• WORK REQUIRED
Can you extract, word for word, the passage of the infrastructure graph text from "Flow chart showing" up to and including "(Cartography + simple queries)"?

How I turned infrastructure relationships into a graph that AI agents can actually query - and found a 'fixed' bug still running in production.

This is a short builder diary from my startup journey: a bunch of customer conversations about "architecture context" (and the usual incident-review pain) turned into an experiment I couldn't stop thinking about.

Skip ahead?

If you're here just for the wow effect, skip to: The wow moment: "Where is this code running?"

The cloud isn't a list of resources. It's a web of relationships.

Kubernetes isn't "a cluster." It's code → image → workload → pod → node → exposure → identity.

Once those relationships live in a graph, your assistants/agents can stop guessing and start answering.

Flow chart showing the code to runtime graph relationships
Click to enlarge
The 'code → runtime' graph: from repo to running pods and permissions

The model (one sentence)

Ingest truth into a graph, then expose MCP tools that return answers + evidence.

Layer 1: baseline graph (Cartography + simple queries)

This is the "out of the box" win: Cartography syncs cloud resources into Neo4j so you can query relationships, not inventories.

What the baseline graph gives you:

Graph Relationships
(EC2Instance) ──MEMBER_OF_EC2_SECURITY_GROUP──> (EC2SecurityGroup)

(EC2SecurityGroup) ──INGRESS──> (EC2SecurityGroupRule {cidr: "0.0.0.0/0", port: 443})

(EC2Instance|AWSUser|AWSRole) ──STS_ASSUMEROLE_ALLOW──> (AWSRole)

MCP tools you can build on Layer 1:

Layer 1 MCP Tools
// "what's risky right now?"
reality_snapshot(region?: string)

// "is this reachable from the internet?"
reachability_explain(target_type: string, target_id: string)

• SUPPLIED MATERIAL
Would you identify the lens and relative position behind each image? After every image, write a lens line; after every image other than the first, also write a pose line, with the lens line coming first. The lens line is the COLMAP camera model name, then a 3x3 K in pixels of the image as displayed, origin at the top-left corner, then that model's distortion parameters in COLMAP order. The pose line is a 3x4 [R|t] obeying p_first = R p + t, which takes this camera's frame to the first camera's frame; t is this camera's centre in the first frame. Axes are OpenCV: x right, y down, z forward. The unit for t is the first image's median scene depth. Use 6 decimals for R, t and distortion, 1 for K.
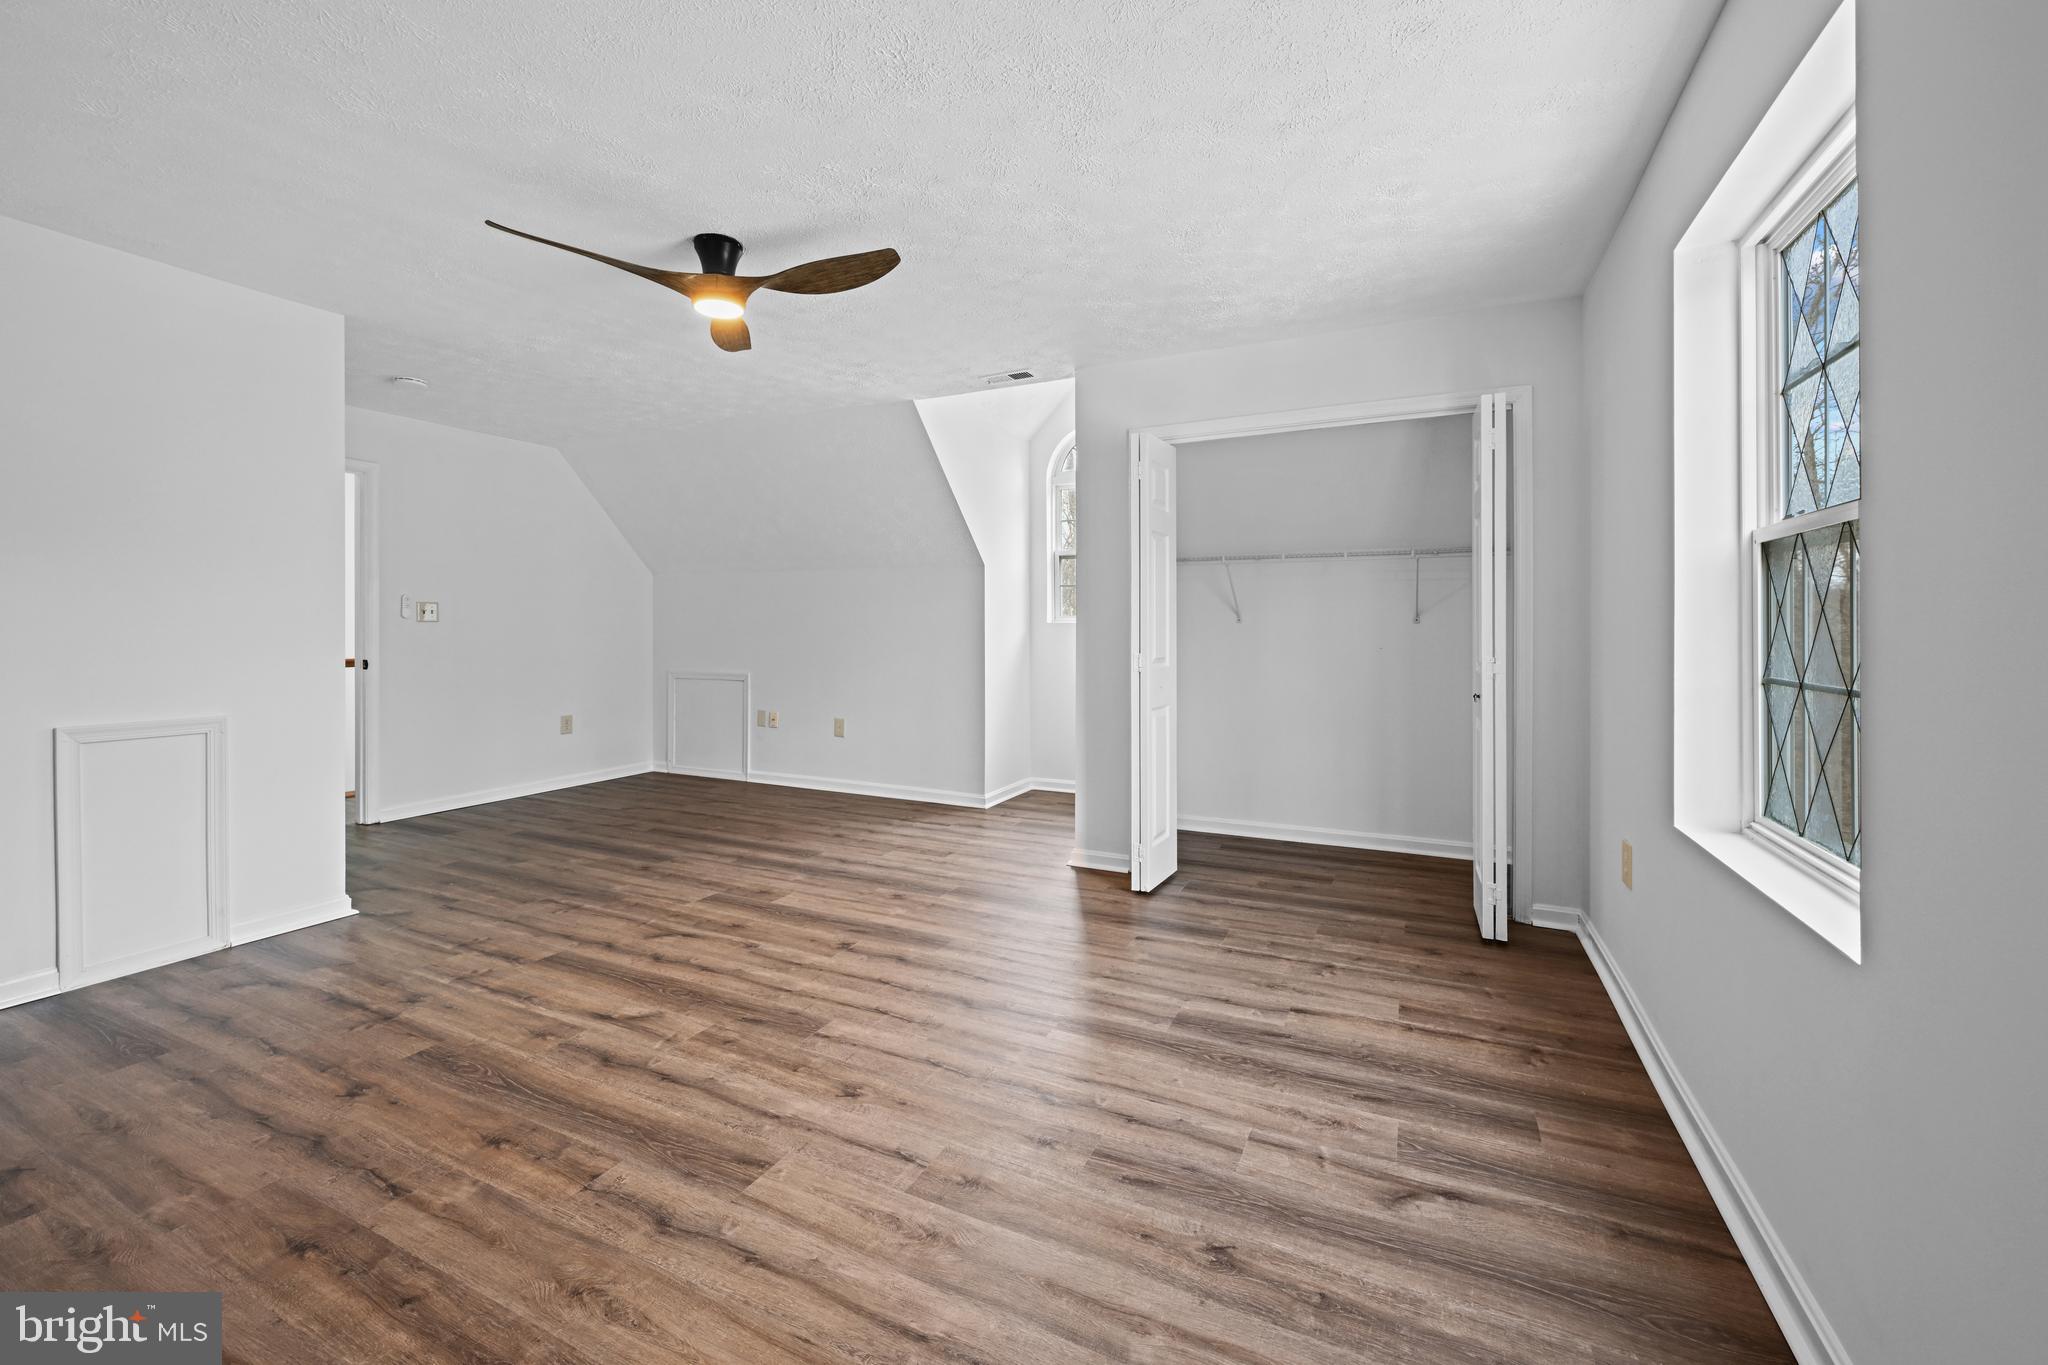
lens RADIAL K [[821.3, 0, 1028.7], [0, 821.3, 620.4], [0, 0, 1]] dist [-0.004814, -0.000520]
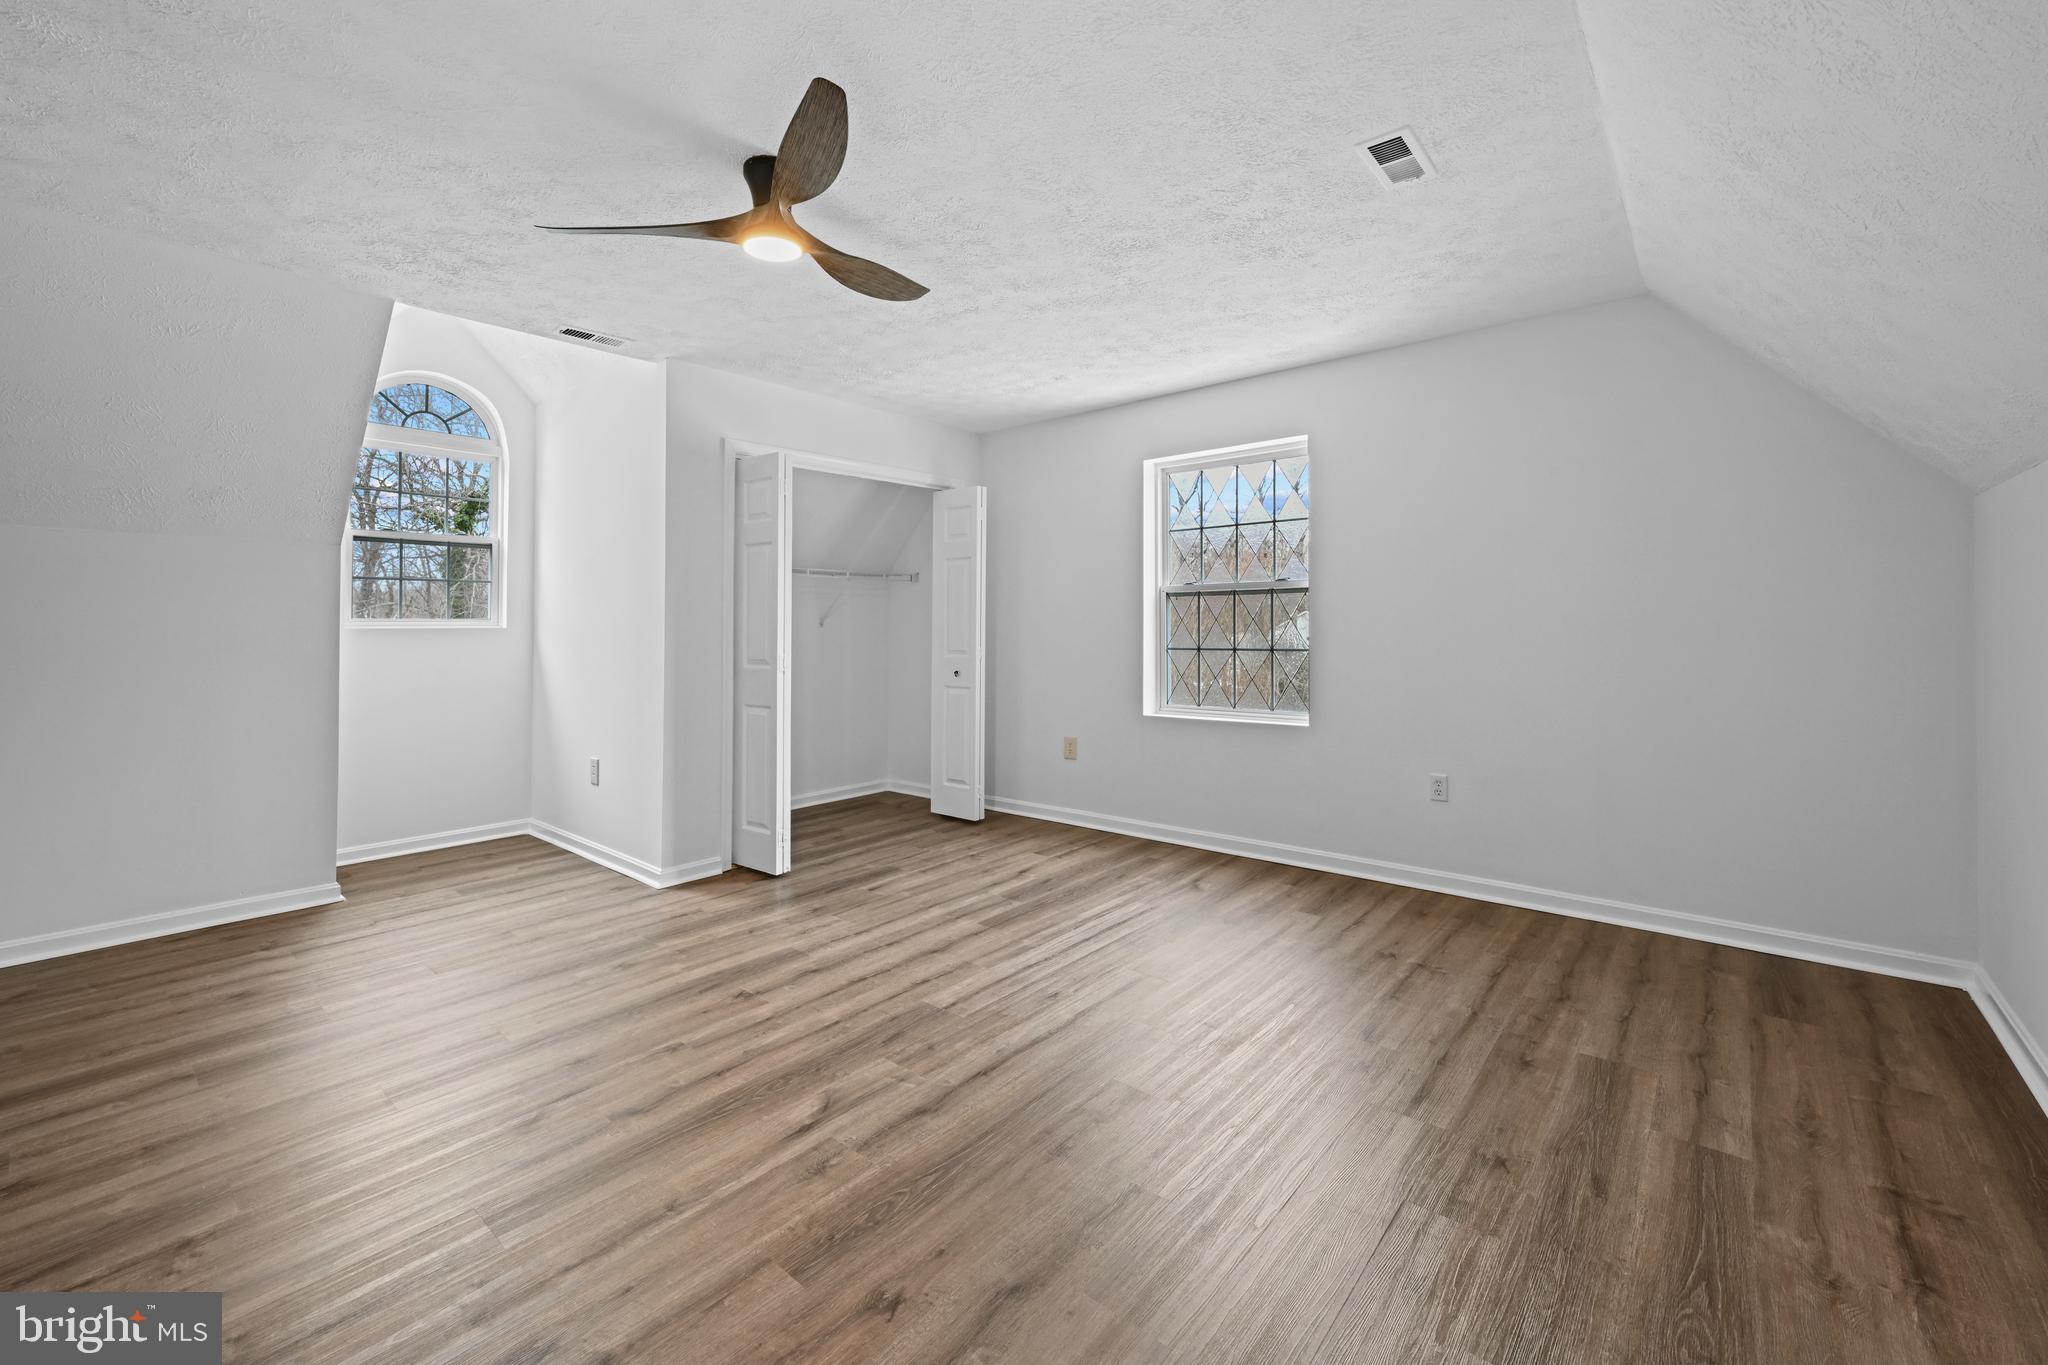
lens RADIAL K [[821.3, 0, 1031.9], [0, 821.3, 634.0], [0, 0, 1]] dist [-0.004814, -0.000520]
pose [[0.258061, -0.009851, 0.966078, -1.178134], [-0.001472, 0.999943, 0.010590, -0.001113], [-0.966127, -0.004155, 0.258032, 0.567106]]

• EXERCISE RESULT
Flow chart showing the code to runtime graph relationships
Click to enlarge
The 'code → runtime' graph: from repo to running pods and permissions

The model (one sentence)

Ingest truth into a graph, then expose MCP tools that return answers + evidence.

Layer 1: baseline graph (Cartography + simple queries)